LeftTurnOnly,
It's been a while since you posted, so I hope this reply is still relevant.
I have a wee bit of understanding about fluid dynamics...I hope this helps...
Fluid flow rate in a pipe (and through a valve) is proportional (but not linearly proportional) to both area of opening and pressure. (These relationships have been under a great deal of study for a long time. There are a couple of equations out there that are beyond this discussion.) To discuss flow through a valve, therefore, requires understanding the relationship between "% open" versus "% area opening" versus pressure.
1. There is a difference between "% open" versus "% area opening."
"% open" is what we see when we move the valve operator or spindle. We believe when we turn a butterfly valve 45 degrees, it is 50% open. (A butterfly valve only has 90 degrees of movement from open to closed. So 45d/90d x 100% = 50%.)
"% area opening" is the area that the water actually "sees" available to flow through, often called the throat. As seen in this graph:
http://www.spiraxsarco.com/images/resources/steam-engineering-tutorials/6/5/fig6_5_02.gif, the area of the throat does not change proportional to the amount of valve closure.
In other words, a butterfly valve that is only 30% "open" still has 60% throat area available for fluid flow. The difficulty is that the throat area changes very rapidly in the last 25% of closure.
2. A bit of mathematics.
Now, we relate the area to fluid flow using the equation:
Flow = Throat Area x Velocity of fluid.
Given the observation of valve behavior in #1, when closing a butterfly valve there will not be a corresponding change in the amount of flow until the valve is nearly closed because the area of the throat stays so high throughout most of the valve's closure, making it hard to control flow.
3. Constant pressure versus dynamic pressure.
The discussion in #1 and #2 (above) assumes the valve is under constant pressure. BUT, since the throat is changing, so is the system pressure, but not as we might expect:
Let's consider a valve being closed: as throat area decreases, fluid flow decreases through the valve, causing less velocity and less friction loss in the system, so less pressure loss, therefore the pressure the pump works against decreases.

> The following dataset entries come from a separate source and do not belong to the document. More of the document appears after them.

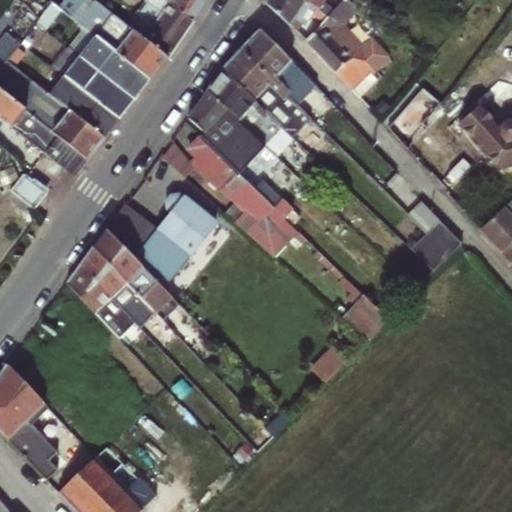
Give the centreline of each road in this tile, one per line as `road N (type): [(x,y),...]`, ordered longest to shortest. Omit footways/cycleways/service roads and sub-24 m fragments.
road 1 (residential): [(248,0),(511,281)]
road 2 (tertiary): [(231,0),(94,197)]
road 3 (tertiary): [(94,197),(0,323)]
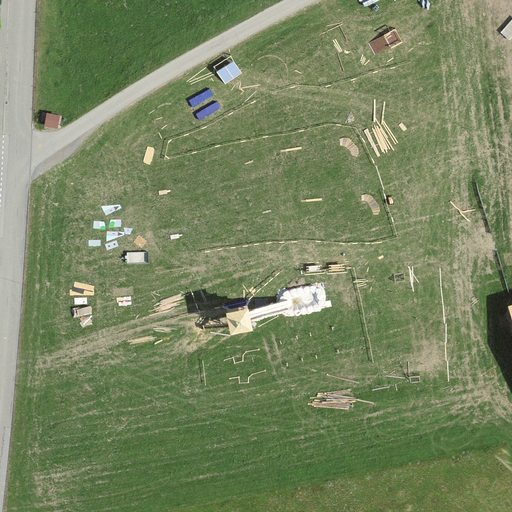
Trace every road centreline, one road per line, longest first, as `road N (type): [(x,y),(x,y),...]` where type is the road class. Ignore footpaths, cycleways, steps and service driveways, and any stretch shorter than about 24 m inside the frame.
road 1 (tertiary): [(15,186),(21,0)]
road 2 (tertiary): [(0,356),(15,186)]
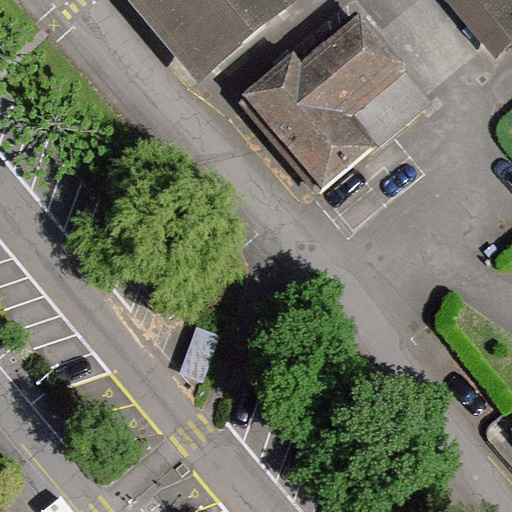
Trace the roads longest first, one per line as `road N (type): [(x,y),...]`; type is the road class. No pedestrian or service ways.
road 1 (unclassified): [(77,0),(500,511)]
road 2 (unclassified): [(0,387),(104,511)]
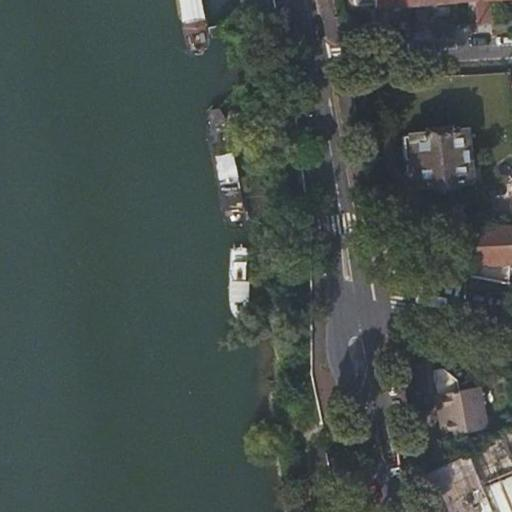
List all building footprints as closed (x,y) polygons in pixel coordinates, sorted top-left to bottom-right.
[(176,0),(182,39),(186,46),(193,51),(202,48),(205,43),(207,36),(206,31),(204,10),(202,0),(176,0)] [(478,0),(480,24),(492,23),(491,0),(478,0)] [(417,3),(418,28),(431,27),(430,2),(417,3)] [(224,110),(218,106),(210,107),(206,114),(205,125),(223,219),(227,227),(234,232),(243,229),(246,223),(248,216),(247,210),(243,190),(229,120),(228,116),(224,110)] [(460,131),(413,136),(415,160),(418,185),(465,180),(460,131)] [(415,160),(413,136),(403,137),(405,161),(415,160)] [(476,265),(511,263),(509,233),(509,227),(474,229),(476,265)] [(478,387),(440,394),(445,418),(440,419),(443,437),(487,428),(478,387)] [(511,511),(511,429),(422,476),(437,511),(511,511)]
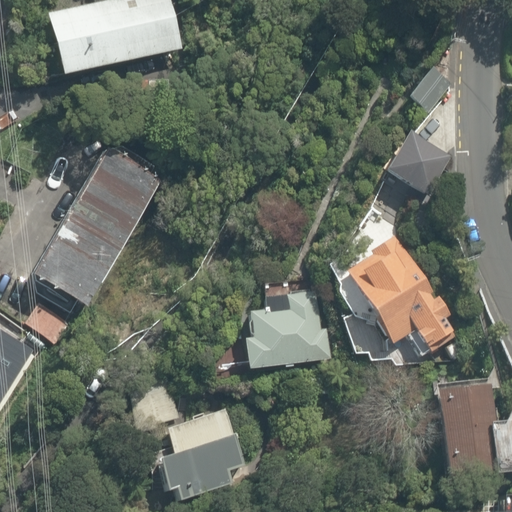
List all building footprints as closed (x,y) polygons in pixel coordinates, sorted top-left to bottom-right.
[(172,0),(102,0),(48,10),(60,77),(182,50),(172,0)] [(451,85),(430,67),(406,95),(427,113),(451,85)] [(451,136),(432,124),(410,160),(429,171),(451,136)] [(161,181),(104,149),(30,271),(86,306),(161,181)] [(458,337),(396,235),(341,267),(389,346),(415,331),(428,354),(458,337)] [(323,309),(310,278),(261,284),(263,308),(243,316),(244,369),(331,357),(330,327),(320,328),(316,314),(323,309)] [(489,385),(432,391),(442,488),(499,482),(489,385)] [(239,465),(222,409),(157,428),(165,454),(142,461),(161,502),(224,483),(221,470),(239,465)]
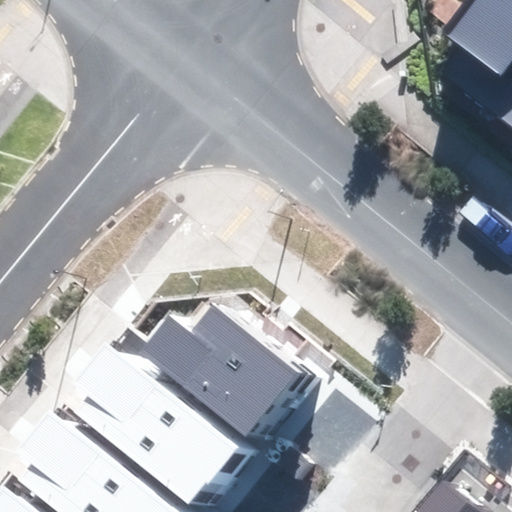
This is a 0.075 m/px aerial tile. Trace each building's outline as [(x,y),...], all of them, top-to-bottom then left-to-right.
[(511,124),(511,0),(468,0),(445,30),(462,43),(441,70),(511,124)] [(141,348),(244,436),(299,372),(215,300),(189,330),(171,315),(141,348)] [(64,404),(190,505),(238,445),(112,345),(64,404)] [(17,478),(59,511),(177,511),(179,510),(63,419),(17,478)] [(481,511),(440,480),(414,511),(481,511)] [(8,511),(35,511),(19,499),(8,511)]
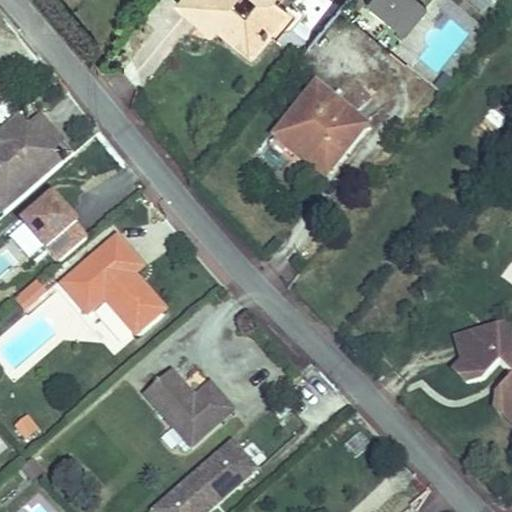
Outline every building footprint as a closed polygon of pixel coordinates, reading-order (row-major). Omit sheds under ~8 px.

Now, if your system is hooked to a typical beer pump, it is likely a centrifugal pump (and not positive displacement), where the lower the working pressure the
more flow the pump delivers. So even though the area of throat decreases, the flow rate does not decrease as much as the throat area decreases. In essence, the pump works against the valve, compounding the problem.
4. Friction versus flow.
As stated before, the relationship between friction and flow is not linear. Plus, the relationship between working pressure and flow output (in a pump) is not linear. So, changes in working pressure will not see a corresponding changes in velocity or flow. The problem is compounded again!
5. Valve flutter.
Butterfly valves tend to "flutter" near closure because of the fluid forces on the valve. The fluttering creates variations in the throat size, and therefore variations in quantity of flow. Now the problem is even more compounded.
6. Conclusion.
As you can see, flow control is a complex problem. So, the best control valves are those designed to provide a linear relationship between "% open" and "% throat area." Generally, a butterfly valve is not consider a flow control valve, and is best used as purely open or purely closed.